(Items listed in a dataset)
>>>>

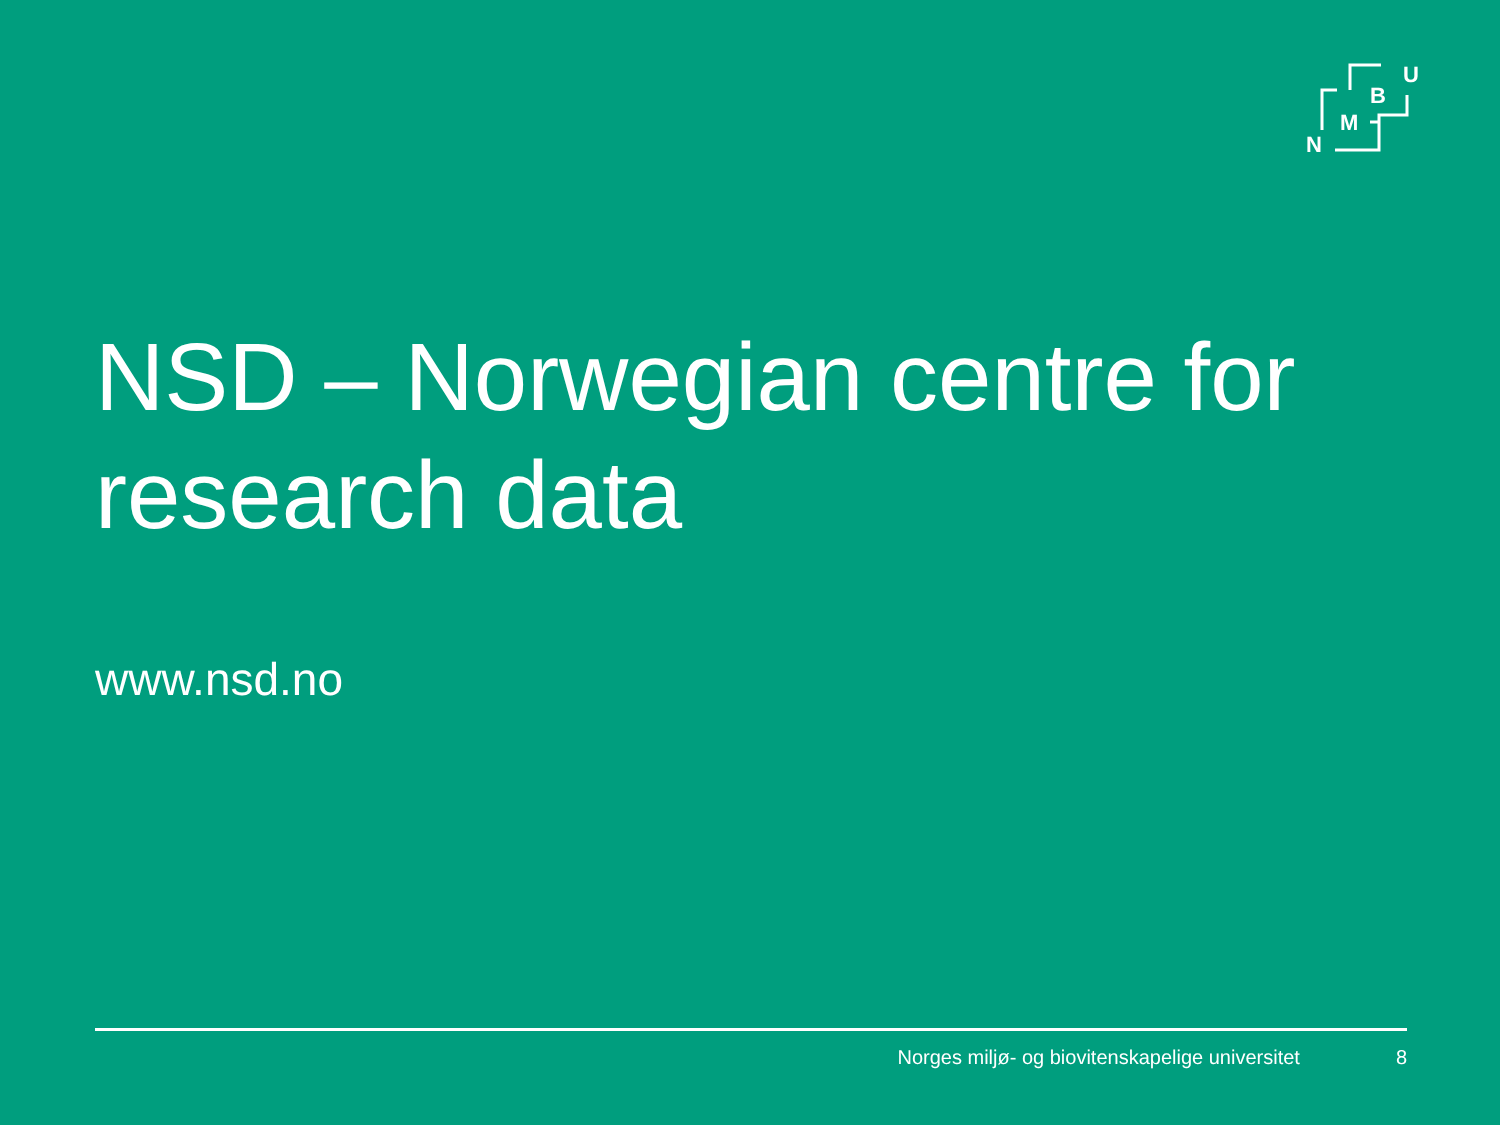U
B
M
N
NSD – Norwegian centre for research data
www.nsd.no
Norges miljø- og biovitenskapelige universitet 8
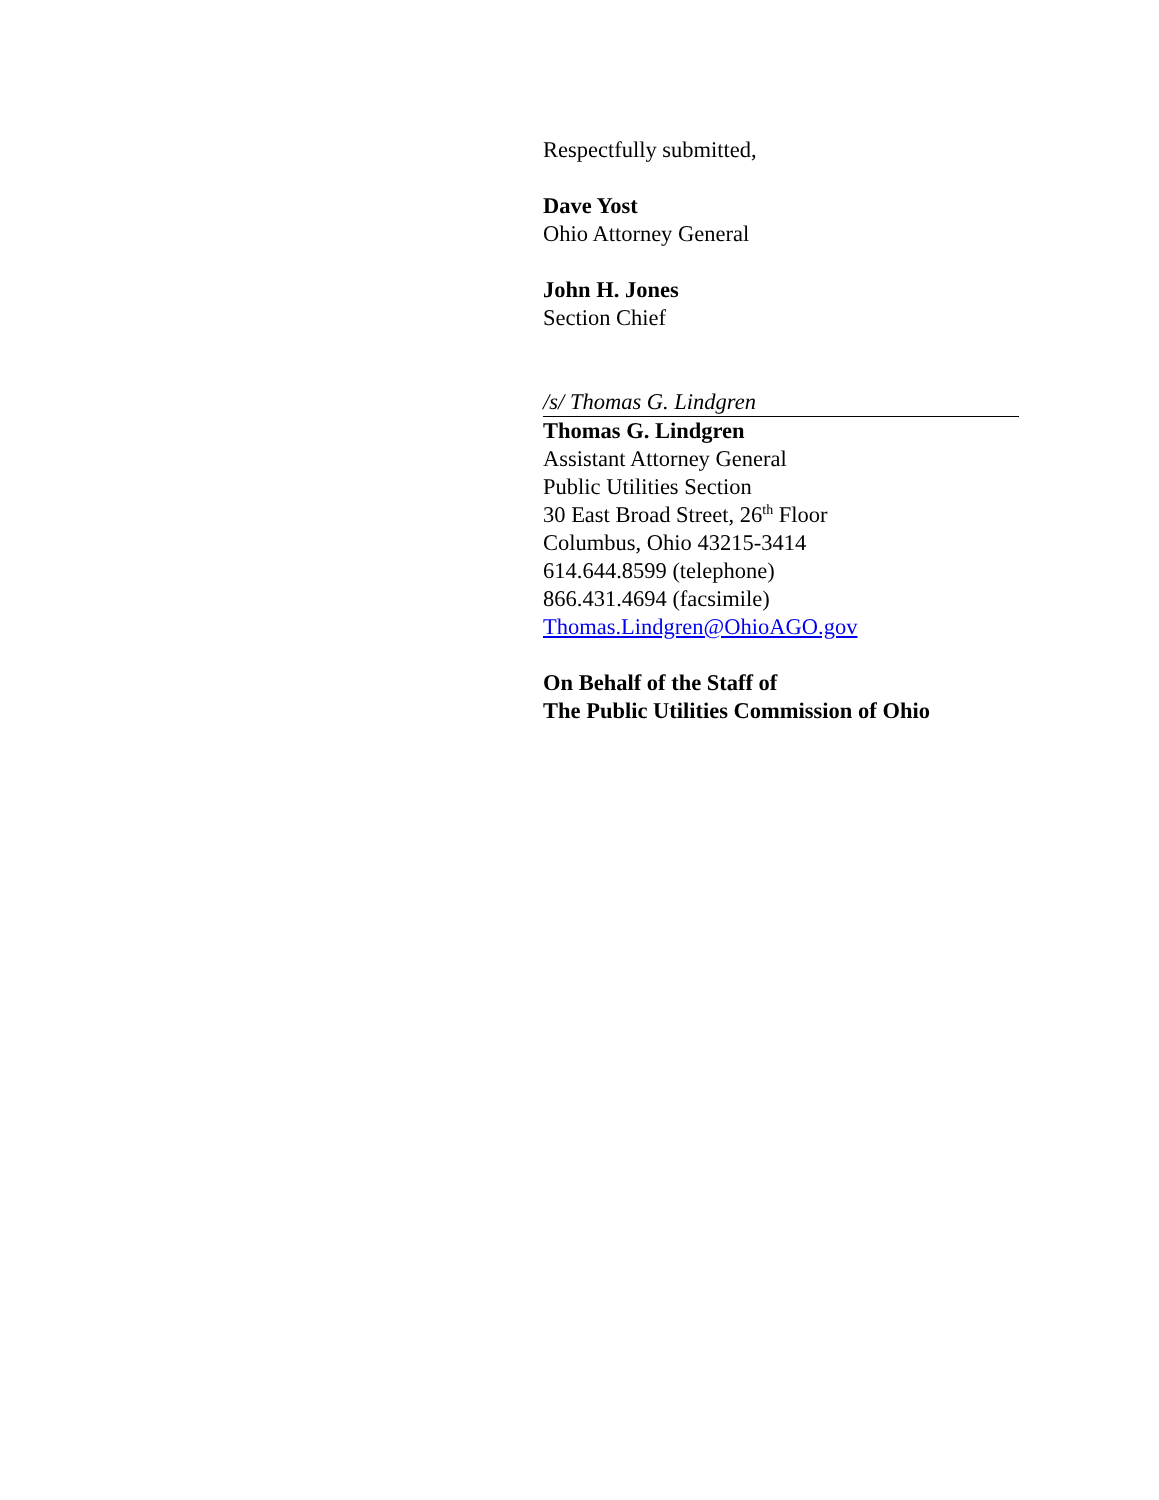Respectfully submitted,
Dave Yost
Ohio Attorney General
John H. Jones
Section Chief
/s/ Thomas G. Lindgren
Thomas G. Lindgren
Assistant Attorney General
Public Utilities Section
30 East Broad Street, 26<sup>th</sup> Floor
Columbus, Ohio 43215-3414
614.644.8599 (telephone)
866.431.4694 (facsimile)
Thomas.Lindgren@OhioAGO.gov
On Behalf of the Staff of
The Public Utilities Commission of Ohio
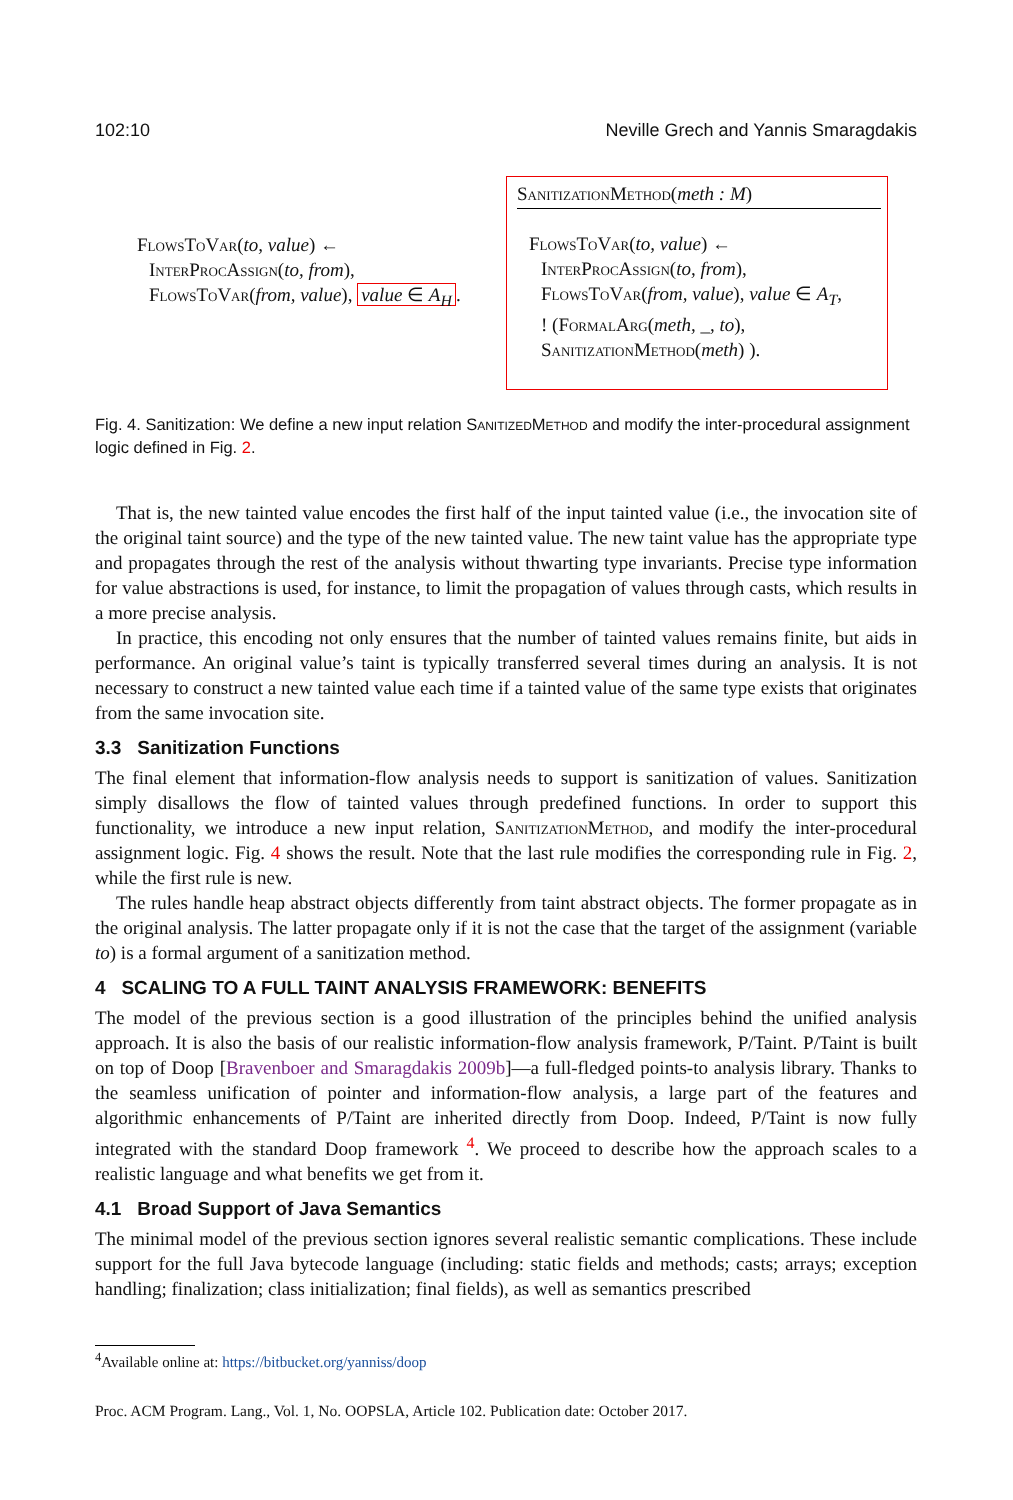102:10 Neville Grech and Yannis Smaragdakis
FlowsToVar(to, value) ←
InterProcAssign(to, from),
FlowsToVar(from, value), value ∈ A<sub>H</sub>.
SanitizationMethod(meth : M)
FlowsToVar(to, value) ←
InterProcAssign(to, from),
FlowsToVar(from, value), value ∈ A<sub>T</sub>,
! (FormalArg(meth, _, to),
SanitizationMethod(meth) ).
Fig. 4. Sanitization: We define a new input relation SanitizedMethod and modify the inter-procedural assignment logic defined in Fig. 2.
That is, the new tainted value encodes the first half of the input tainted value (i.e., the invocation site of the original taint source) and the type of the new tainted value. The new taint value has the appropriate type and propagates through the rest of the analysis without thwarting type invariants. Precise type information for value abstractions is used, for instance, to limit the propagation of values through casts, which results in a more precise analysis.
In practice, this encoding not only ensures that the number of tainted values remains finite, but aids in performance. An original value’s taint is typically transferred several times during an analysis. It is not necessary to construct a new tainted value each time if a tainted value of the same type exists that originates from the same invocation site.
3.3 Sanitization Functions
The final element that information-flow analysis needs to support is sanitization of values. Sanitization simply disallows the flow of tainted values through predefined functions. In order to support this functionality, we introduce a new input relation, SanitizationMethod, and modify the inter-procedural assignment logic. Fig. 4 shows the result. Note that the last rule modifies the corresponding rule in Fig. 2, while the first rule is new.
The rules handle heap abstract objects differently from taint abstract objects. The former propagate as in the original analysis. The latter propagate only if it is not the case that the target of the assignment (variable to) is a formal argument of a sanitization method.
4 SCALING TO A FULL TAINT ANALYSIS FRAMEWORK: BENEFITS
The model of the previous section is a good illustration of the principles behind the unified analysis approach. It is also the basis of our realistic information-flow analysis framework, P/Taint. P/Taint is built on top of Doop [Bravenboer and Smaragdakis 2009b]—a full-fledged points-to analysis library. Thanks to the seamless unification of pointer and information-flow analysis, a large part of the features and algorithmic enhancements of P/Taint are inherited directly from Doop. Indeed, P/Taint is now fully integrated with the standard Doop framework <sup>4</sup>. We proceed to describe how the approach scales to a realistic language and what benefits we get from it.
4.1 Broad Support of Java Semantics
The minimal model of the previous section ignores several realistic semantic complications. These include support for the full Java bytecode language (including: static fields and methods; casts; arrays; exception handling; finalization; class initialization; final fields), as well as semantics prescribed
<sup>4</sup> Available online at: https://bitbucket.org/yanniss/doop
Proc. ACM Program. Lang., Vol. 1, No. OOPSLA, Article 102. Publication date: October 2017.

<<<<

Required work:
Leave every picture out and output the records exactly.

Worked solution:
U
B
M
N
NSD – Norwegian centre for research data
www.nsd.no
Norges miljø- og biovitenskapelige universitet 8
Respectfully submitted,
Dave Yost
Ohio Attorney General
John H. Jones
Section Chief
/s/ Thomas G. Lindgren
Thomas G. Lindgren
Assistant Attorney General
Public Utilities Section
30 East Broad Street, 26<sup>th</sup> Floor
Columbus, Ohio 43215-3414
614.644.8599 (telephone)
866.431.4694 (facsimile)
Thomas.Lindgren@OhioAGO.gov
On Behalf of the Staff of
The Public Utilities Commission of Ohio
102:10 Neville Grech and Yannis Smaragdakis
FlowsToVar(to, value) ←
InterProcAssign(to, from),
FlowsToVar(from, value), value ∈ A<sub>H</sub>.
SanitizationMethod(meth : M)
FlowsToVar(to, value) ←
InterProcAssign(to, from),
FlowsToVar(from, value), value ∈ A<sub>T</sub>,
! (FormalArg(meth, _, to),
SanitizationMethod(meth) ).
Fig. 4. Sanitization: We define a new input relation SanitizedMethod and modify the inter-procedural assignment logic defined in Fig. 2.
That is, the new tainted value encodes the first half of the input tainted value (i.e., the invocation site of the original taint source) and the type of the new tainted value. The new taint value has the appropriate type and propagates through the rest of the analysis without thwarting type invariants. Precise type information for value abstractions is used, for instance, to limit the propagation of values through casts, which results in a more precise analysis.
In practice, this encoding not only ensures that the number of tainted values remains finite, but aids in performance. An original value’s taint is typically transferred several times during an analysis. It is not necessary to construct a new tainted value each time if a tainted value of the same type exists that originates from the same invocation site.
3.3 Sanitization Functions
The final element that information-flow analysis needs to support is sanitization of values. Sanitization simply disallows the flow of tainted values through predefined functions. In order to support this functionality, we introduce a new input relation, SanitizationMethod, and modify the inter-procedural assignment logic. Fig. 4 shows the result. Note that the last rule modifies the corresponding rule in Fig. 2, while the first rule is new.
The rules handle heap abstract objects differently from taint abstract objects. The former propagate as in the original analysis. The latter propagate only if it is not the case that the target of the assignment (variable to) is a formal argument of a sanitization method.
4 SCALING TO A FULL TAINT ANALYSIS FRAMEWORK: BENEFITS
The model of the previous section is a good illustration of the principles behind the unified analysis approach. It is also the basis of our realistic information-flow analysis framework, P/Taint. P/Taint is built on top of Doop [Bravenboer and Smaragdakis 2009b]—a full-fledged points-to analysis library. Thanks to the seamless unification of pointer and information-flow analysis, a large part of the features and algorithmic enhancements of P/Taint are inherited directly from Doop. Indeed, P/Taint is now fully integrated with the standard Doop framework <sup>4</sup>. We proceed to describe how the approach scales to a realistic language and what benefits we get from it.
4.1 Broad Support of Java Semantics
The minimal model of the previous section ignores several realistic semantic complications. These include support for the full Java bytecode language (including: static fields and methods; casts; arrays; exception handling; finalization; class initialization; final fields), as well as semantics prescribed
<sup>4</sup> Available online at: https://bitbucket.org/yanniss/doop
Proc. ACM Program. Lang., Vol. 1, No. OOPSLA, Article 102. Publication date: October 2017.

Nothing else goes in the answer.